Work request: The response should be a precise copy of every entry.

Information supplied:
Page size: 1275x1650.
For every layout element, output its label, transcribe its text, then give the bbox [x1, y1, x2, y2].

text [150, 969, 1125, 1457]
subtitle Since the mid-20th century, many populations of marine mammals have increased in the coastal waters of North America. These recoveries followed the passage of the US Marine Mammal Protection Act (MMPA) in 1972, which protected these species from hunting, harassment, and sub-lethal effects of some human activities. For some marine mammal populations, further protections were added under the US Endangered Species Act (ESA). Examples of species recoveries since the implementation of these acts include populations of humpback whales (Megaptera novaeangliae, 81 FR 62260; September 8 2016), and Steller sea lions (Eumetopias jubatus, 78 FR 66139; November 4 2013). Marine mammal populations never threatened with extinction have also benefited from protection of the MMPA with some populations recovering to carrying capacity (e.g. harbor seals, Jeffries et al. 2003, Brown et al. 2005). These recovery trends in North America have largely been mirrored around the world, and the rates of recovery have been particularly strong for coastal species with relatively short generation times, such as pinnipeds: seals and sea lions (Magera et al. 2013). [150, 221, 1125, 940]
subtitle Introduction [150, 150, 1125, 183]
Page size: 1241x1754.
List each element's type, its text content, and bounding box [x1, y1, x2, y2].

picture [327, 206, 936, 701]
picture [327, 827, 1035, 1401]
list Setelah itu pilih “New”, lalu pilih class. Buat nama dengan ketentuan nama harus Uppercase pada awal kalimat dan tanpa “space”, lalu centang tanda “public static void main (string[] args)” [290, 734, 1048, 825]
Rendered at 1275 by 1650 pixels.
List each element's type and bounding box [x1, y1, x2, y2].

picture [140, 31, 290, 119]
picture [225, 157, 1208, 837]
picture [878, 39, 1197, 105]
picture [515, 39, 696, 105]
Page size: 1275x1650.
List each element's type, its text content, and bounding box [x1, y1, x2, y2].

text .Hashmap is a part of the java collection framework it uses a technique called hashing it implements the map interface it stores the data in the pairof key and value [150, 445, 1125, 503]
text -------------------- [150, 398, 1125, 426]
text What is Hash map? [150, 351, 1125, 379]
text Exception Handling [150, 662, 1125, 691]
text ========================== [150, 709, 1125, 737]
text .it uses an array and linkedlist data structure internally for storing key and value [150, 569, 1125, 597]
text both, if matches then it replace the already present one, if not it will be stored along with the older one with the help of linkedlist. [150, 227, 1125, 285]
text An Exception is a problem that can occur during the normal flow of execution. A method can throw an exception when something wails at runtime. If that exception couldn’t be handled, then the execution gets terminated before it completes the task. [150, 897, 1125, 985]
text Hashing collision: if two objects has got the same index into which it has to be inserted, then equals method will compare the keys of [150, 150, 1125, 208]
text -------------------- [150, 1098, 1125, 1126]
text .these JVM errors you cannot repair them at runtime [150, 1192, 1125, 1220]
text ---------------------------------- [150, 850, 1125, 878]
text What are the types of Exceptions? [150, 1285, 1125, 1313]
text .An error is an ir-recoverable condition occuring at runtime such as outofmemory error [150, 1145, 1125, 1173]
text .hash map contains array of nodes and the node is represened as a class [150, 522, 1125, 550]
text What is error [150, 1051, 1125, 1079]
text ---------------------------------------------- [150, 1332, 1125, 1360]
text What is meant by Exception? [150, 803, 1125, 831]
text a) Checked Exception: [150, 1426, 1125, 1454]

Output for this exercise:
Page size: 1275x1650.
For every layout element, output its label, transcribe its text, then give the bbox [x1, y1, x2, y2].

text [150, 969, 1125, 1457]
subtitle Since the mid-20th century, many populations of marine mammals have increased in the coastal waters of North America. These recoveries followed the passage of the US Marine Mammal Protection Act (MMPA) in 1972, which protected these species from hunting, harassment, and sub-lethal effects of some human activities. For some marine mammal populations, further protections were added under the US Endangered Species Act (ESA). Examples of species recoveries since the implementation of these acts include populations of humpback whales (Megaptera novaeangliae, 81 FR 62260; September 8 2016), and Steller sea lions (Eumetopias jubatus, 78 FR 66139; November 4 2013). Marine mammal populations never threatened with extinction have also benefited from protection of the MMPA with some populations recovering to carrying capacity (e.g. harbor seals, Jeffries et al. 2003, Brown et al. 2005). These recovery trends in North America have largely been mirrored around the world, and the rates of recovery have been particularly strong for coastal species with relatively short generation times, such as pinnipeds: seals and sea lions (Magera et al. 2013). [150, 221, 1125, 940]
subtitle Introduction [150, 150, 1125, 183]
Page size: 1241x1754.
List each element's type, its text content, and bounding box [x1, y1, x2, y2].

picture [327, 206, 936, 701]
picture [327, 827, 1035, 1401]
list Setelah itu pilih “New”, lalu pilih class. Buat nama dengan ketentuan nama harus Uppercase pada awal kalimat dan tanpa “space”, lalu centang tanda “public static void main (string[] args)” [290, 734, 1048, 825]
Rendered at 1275 by 1650 pixels.
List each element's type and bounding box [x1, y1, x2, y2].

picture [140, 31, 290, 119]
picture [225, 157, 1208, 837]
picture [878, 39, 1197, 105]
picture [515, 39, 696, 105]
Page size: 1275x1650.
List each element's type, its text content, and bounding box [x1, y1, x2, y2].

text .Hashmap is a part of the java collection framework it uses a technique called hashing it implements the map interface it stores the data in the pairof key and value [150, 445, 1125, 503]
text -------------------- [150, 398, 1125, 426]
text What is Hash map? [150, 351, 1125, 379]
text Exception Handling [150, 662, 1125, 691]
text ========================== [150, 709, 1125, 737]
text .it uses an array and linkedlist data structure internally for storing key and value [150, 569, 1125, 597]
text both, if matches then it replace the already present one, if not it will be stored along with the older one with the help of linkedlist. [150, 227, 1125, 285]
text An Exception is a problem that can occur during the normal flow of execution. A method can throw an exception when something wails at runtime. If that exception couldn’t be handled, then the execution gets terminated before it completes the task. [150, 897, 1125, 985]
text Hashing collision: if two objects has got the same index into which it has to be inserted, then equals method will compare the keys of [150, 150, 1125, 208]
text -------------------- [150, 1098, 1125, 1126]
text .these JVM errors you cannot repair them at runtime [150, 1192, 1125, 1220]
text ---------------------------------- [150, 850, 1125, 878]
text What are the types of Exceptions? [150, 1285, 1125, 1313]
text .An error is an ir-recoverable condition occuring at runtime such as outofmemory error [150, 1145, 1125, 1173]
text .hash map contains array of nodes and the node is represened as a class [150, 522, 1125, 550]
text What is error [150, 1051, 1125, 1079]
text ---------------------------------------------- [150, 1332, 1125, 1360]
text What is meant by Exception? [150, 803, 1125, 831]
text a) Checked Exception: [150, 1426, 1125, 1454]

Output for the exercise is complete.